PERDONANZA CELESTINIANA

Messaggio alla città: «La Bolla dono unico per gli aquilani»

L’AQUILA. «Se saremo fedeli alla grazia della Perdonanza, anche questa chiusura della monumentale basilica di Collemaggio costituirà un tratto pasquale, quindi, sofferto e maturante, del nostro...

L’AQUILA. «Se saremo fedeli alla grazia della Perdonanza, anche questa chiusura della monumentale basilica di Collemaggio costituirà un tratto pasquale, quindi, sofferto e maturante, del nostro itinerario di santità. L’inagibilità di questa bellissima “chiesa fatta di pietre” ci chiama a lavorare ancora più intensamente, per dilatare e consolidare la Chiesa-comunione, fatta di persone».
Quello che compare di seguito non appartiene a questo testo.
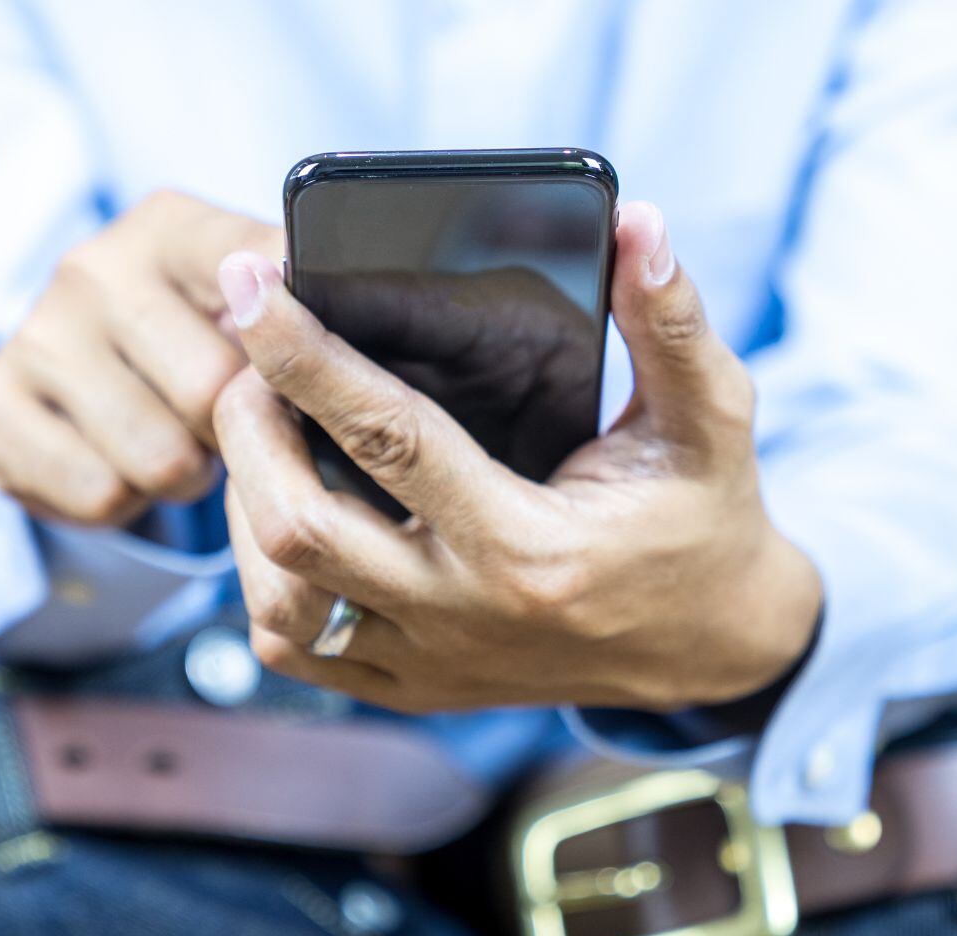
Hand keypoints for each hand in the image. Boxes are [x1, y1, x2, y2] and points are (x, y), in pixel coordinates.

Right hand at [0, 190, 282, 524]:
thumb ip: (301, 304)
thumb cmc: (197, 343)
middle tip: (231, 425)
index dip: (292, 341)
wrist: (77, 381)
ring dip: (185, 475)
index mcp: (170, 226)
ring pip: (160, 458)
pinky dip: (124, 502)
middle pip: (211, 392)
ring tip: (179, 444)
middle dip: (238, 431)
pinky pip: (100, 494)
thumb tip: (366, 315)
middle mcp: (91, 267)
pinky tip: (120, 463)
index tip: (306, 374)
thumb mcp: (250, 305)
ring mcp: (35, 335)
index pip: (257, 274)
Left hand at [210, 201, 821, 712]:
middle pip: (298, 527)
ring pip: (277, 602)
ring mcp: (429, 666)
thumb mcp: (711, 420)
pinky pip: (293, 652)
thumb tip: (639, 224)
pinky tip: (282, 512)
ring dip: (245, 506)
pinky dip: (263, 579)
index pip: (388, 437)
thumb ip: (674, 324)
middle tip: (248, 360)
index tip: (251, 284)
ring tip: (261, 431)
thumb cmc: (702, 520)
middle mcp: (464, 618)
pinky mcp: (410, 690)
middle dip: (247, 428)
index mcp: (530, 548)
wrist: (711, 646)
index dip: (306, 355)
Questo un passaggio del messaggio dell’arcivescovo dell’Aquila Giuseppe Petrocchi, che si rivolge all’arcidiocesi a pochi giorni dall’inizio della 719ª edizione della Perdonanza Celestiniana. In relazione alla chiusura della basilica per un «concreto pericolo» di crolli in caso di nuove scosse sismiche, Petrocchi invita a impegnarsi ancora di più per cogliere al meglio il significato spirituale dell’evento celestiniano.

«Nella più importante testimonianza agiografica sul Santo, quella che è ormai da tutti conosciuta come Vita C, scritta da due compagni di Pietro del Morrone, Bartolomeo da Trasacco e Tommaso da Sulmona», scrive Petrocchi, «si afferma che Celestino V concesse un grande perdono non solo nel giorno della sua coronazione, ma anche nel giorno ottavo di quell’evento solennissimo. Egli aprì – dicono ancora i due biografi – il tesoro della misericordia, che Cristo gli aveva affidato, e ne dispensò con grande larghezza a tutti coloro che si erano confessati e veramente pentiti: molti, udendo che il padre delle misericordie aveva aperto il tesoro della misericordia, accorsero da lontano, desiderosi di potersi abbeverare a tale fonte. Quella celebrazione, secondo il volere dell’anziano Pontefice, avrebbe dovuto ripetersi ogni anno, come puntualmente avviene ormai da più di sette secoli. Papa Celestino fu dunque – e tale si mostrò al mondo – vero dispensatore della misericordia di Dio. Egli era ben consapevole che l’amore di Dio ci precede, perché «non siamo stati noi ad amare Dio, ma è lui che ha amato noi e ha mandato il suo Figlio come vittima di espiazione per i nostri peccati. Siamo ancora oggi depositari di questo inestimabile dono celestiniano: infatti, la Bolla Inter sanctorum solemnia, con la quale il Papa proclamava il grande perdono, è sempre rimasta all’Aquila, poiché i nostri predecessori rifiutarono di aderire all’intimazione di Bonifacio VIII che ne richiedeva l’immediata riconsegna. Tale inesauribile fonte di “grazia” costituisce per tutti gli aquilani un privilegio unico, ma anche una grande responsabilità, perché il dono ricevuto si trasformerebbe in condanna qualora non lo valorizzassimo appieno».